It's not moat size that matters
Conventional wisdom and financial textbooks will stress the importance of valuing a company’s competitive advantage or economic moats. WCM Investment Management has moulded this strategy, instead placing their focus on the direction of company moats.
WCM believes that competitive advantages are not static. What is more important for investors is whether a business growing or losing this advantage over time rather than how big that advantage currently is. Sanjay Ayer cites incumbents of the past - Blackberry, Nokia and Dell - as examples where investors failed to see contracting competitive advantages.
Investors tend to underestimate the damage that can be caused when a company's competitive advantage is shrinking. It's not a slow bleed. Usually, it's a sharp decline.
Ayer explains this approach employed at WCM and one stock which his fund believes is losing their competitive advantage.
Edited transcript
Can you explain how WCM uses competitive advantages to find opportunities?
I think most investors learn from reading textbooks, and most of the textbooks about quality investing are very comparable. They tell you to look at companies and analyse them through a lens of competitive advantage. They stress the importance of finding companies that have large competitive advantages, or in industry parlance, wide economic moats. So that could be lots of scale, strong brand, intellectual property, or big bargaining power with buyers and sellers. Our view is different. Our view is competitive advantages are not static, things change. There are forces working for a company, against a company, and it's really the direction of that competitive advantage, not the size of the advantage that drives stock returns. So, we'd much rather own a good business that's becoming great than a great business that's becoming good.
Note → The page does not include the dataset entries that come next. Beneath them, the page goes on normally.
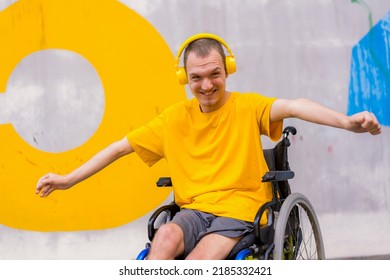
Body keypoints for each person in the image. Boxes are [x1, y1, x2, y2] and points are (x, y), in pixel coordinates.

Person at [36, 33, 381, 260]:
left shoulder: (247, 107)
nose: (206, 85)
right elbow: (117, 148)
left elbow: (294, 105)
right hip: (194, 211)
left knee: (200, 261)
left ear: (227, 70)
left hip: (240, 211)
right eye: (197, 77)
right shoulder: (173, 119)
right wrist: (67, 180)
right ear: (185, 78)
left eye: (214, 74)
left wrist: (347, 123)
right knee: (165, 238)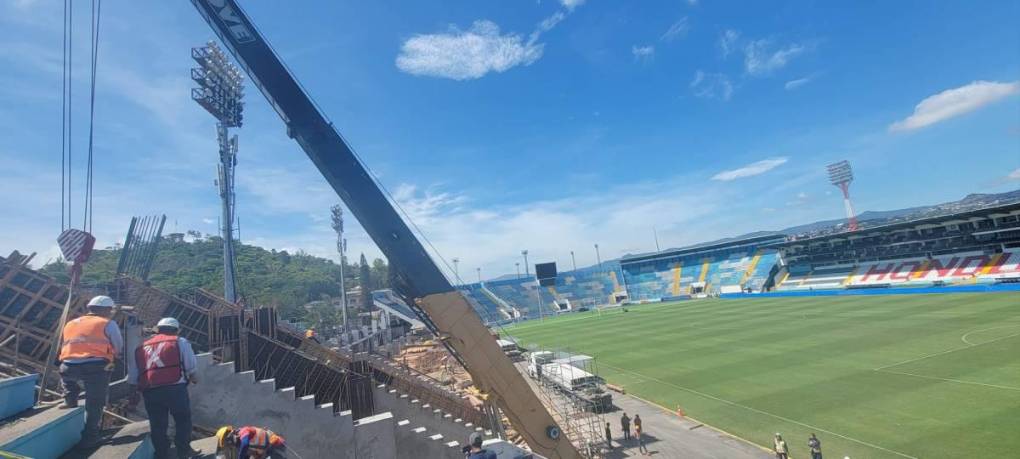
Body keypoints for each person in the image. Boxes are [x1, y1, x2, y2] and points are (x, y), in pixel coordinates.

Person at [58, 295, 123, 448]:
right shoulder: (107, 323)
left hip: (68, 365)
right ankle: (90, 437)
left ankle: (69, 400)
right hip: (96, 367)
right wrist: (114, 357)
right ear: (106, 310)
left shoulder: (71, 323)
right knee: (95, 402)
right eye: (110, 310)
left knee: (69, 382)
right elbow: (118, 346)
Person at [130, 317, 200, 459]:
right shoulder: (180, 342)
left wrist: (133, 392)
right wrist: (194, 379)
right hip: (175, 389)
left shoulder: (141, 346)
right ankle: (183, 450)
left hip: (151, 391)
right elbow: (191, 367)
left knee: (157, 424)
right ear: (176, 330)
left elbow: (133, 374)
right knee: (182, 420)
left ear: (158, 329)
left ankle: (161, 453)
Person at [217, 425, 287, 459]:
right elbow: (247, 453)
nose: (230, 445)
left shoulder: (243, 431)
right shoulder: (240, 445)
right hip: (268, 451)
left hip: (275, 444)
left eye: (227, 443)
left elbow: (245, 444)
When you think about it, technology is the easiest way to kind of illustrate that point. If you go back 15, 20 years ago, you look at the ‘who's who’ of technology companies, many of them don't exist today, or they exist in much smaller forms like companies like Blackberry, Nokia, Dell. It's easy, in hindsight, to poke fun at these companies and where they've ended up, but back in their day, they were the paragons of quality and technology. What I think investors missed is that they were becoming less great companies over time. Their moat trajectory, as we call it, was negative.
I think investors tend to underestimate the damage that can be caused when a company's competitive advantage is shrinking. It's not a slow bleed. Usually, it's generally a sharp decline, especially in technology. So really keeping that bar high and owning a portfolio of companies whose competitive advantages are growing is the name of the game for WCM.
What is a perceived quality company that is losing its advantage?
One of the investments we exited recently, was a company called Activision. It's a video game company, and our original thesis was the large-scale players are in a good shape in that industry because the cost of game development is rising. There are things like connected gameplay, digital gaming, and all of these kinds of new themes are helping the existing large companies who have big budgets and existing large franchises.
I think things changed pretty abruptly in the last two years where you had the emergence of games like Fortnite, free-to-play gaming, social gaming, and really the relevance of some of the advantages of the big companies was steadily diminishing.
So it's not to say these businesses won't continue to be good businesses and can churn along, but for us, we're trying to keep that bar very high. We find it hard to think that those economic moats, those competitive advantages are still growing, and so that's enough for us to exit a position. We're not a manager who will wait for evidence that the moat is breached. I think if you're in the growth camp and you're waiting for that signal, it's far too late. There's irreparable damage done to the stock and the portfolio.